Initially I bought my truck because I wanted a home to call my own, but more and more it has become about living consciously and sustainably, with the earth, and off the grid. I have always been a subtle environmentalist, but living like this has allowed the passion to really take flight in me. I want my life and home to have as little impact on the earth as possible.
And I'm getting there. If I had 10 times more money, I would reach my off grid dream more quickly. But as it is, I am slowly creating it piece by piece, as finances, energy and abilities allow. I'm not in a hurry, and there's a certain pride that comes with creating this life from scratch.
My life is lived on a blurred line somewhere between camping and glamping. It's not quite glamorous, but not quite roughing it. It is by no means perfect or easy.

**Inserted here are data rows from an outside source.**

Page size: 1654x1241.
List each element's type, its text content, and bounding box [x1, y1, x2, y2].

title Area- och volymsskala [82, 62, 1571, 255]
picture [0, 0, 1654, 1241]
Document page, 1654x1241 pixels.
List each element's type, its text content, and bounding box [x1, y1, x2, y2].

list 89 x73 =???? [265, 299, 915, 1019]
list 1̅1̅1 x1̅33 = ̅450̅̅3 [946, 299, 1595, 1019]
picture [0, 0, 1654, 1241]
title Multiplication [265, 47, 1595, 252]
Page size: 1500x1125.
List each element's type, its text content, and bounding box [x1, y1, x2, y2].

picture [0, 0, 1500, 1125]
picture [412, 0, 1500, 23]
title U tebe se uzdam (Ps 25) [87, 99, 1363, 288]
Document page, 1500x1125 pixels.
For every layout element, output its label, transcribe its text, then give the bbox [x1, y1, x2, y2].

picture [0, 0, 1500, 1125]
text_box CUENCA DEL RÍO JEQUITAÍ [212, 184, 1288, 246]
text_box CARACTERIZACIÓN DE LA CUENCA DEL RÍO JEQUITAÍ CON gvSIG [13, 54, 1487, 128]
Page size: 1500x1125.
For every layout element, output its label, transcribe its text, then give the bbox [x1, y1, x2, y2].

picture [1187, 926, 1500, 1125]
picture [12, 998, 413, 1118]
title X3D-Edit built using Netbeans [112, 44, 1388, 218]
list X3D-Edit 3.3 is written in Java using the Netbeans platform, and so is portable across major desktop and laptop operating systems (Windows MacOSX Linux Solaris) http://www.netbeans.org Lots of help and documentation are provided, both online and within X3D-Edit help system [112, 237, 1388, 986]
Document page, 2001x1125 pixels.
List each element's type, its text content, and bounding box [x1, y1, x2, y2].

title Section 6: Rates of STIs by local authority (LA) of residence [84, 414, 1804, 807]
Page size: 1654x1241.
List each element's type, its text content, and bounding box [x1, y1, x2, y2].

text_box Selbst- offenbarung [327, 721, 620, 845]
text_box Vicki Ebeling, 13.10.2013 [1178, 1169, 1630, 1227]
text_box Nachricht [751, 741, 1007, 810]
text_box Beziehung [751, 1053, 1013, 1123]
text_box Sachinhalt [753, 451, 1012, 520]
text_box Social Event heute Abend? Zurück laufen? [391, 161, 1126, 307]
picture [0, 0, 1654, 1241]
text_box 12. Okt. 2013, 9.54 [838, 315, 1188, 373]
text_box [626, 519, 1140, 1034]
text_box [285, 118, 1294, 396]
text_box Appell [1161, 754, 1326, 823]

Everything I do involves at least one extra step.
Instead of filling the jug from the tap and putting the kettle on, I fill the kettle from a container of collected and filtered water, and then put the kettle on. Instead of turning on the shower, I switch my gas bottle over, connect the submersible pump, and then have a shower.
Maybe eventually I will have those extra steps eliminated while still being off grid. But I kinda like working to live. Everything is that wee bit more satisfying when you've worked for it.
I wouldn't change it for the world. Building and creating my own home, and holding myself to account for its footprint on the earth, is worth the extra effort.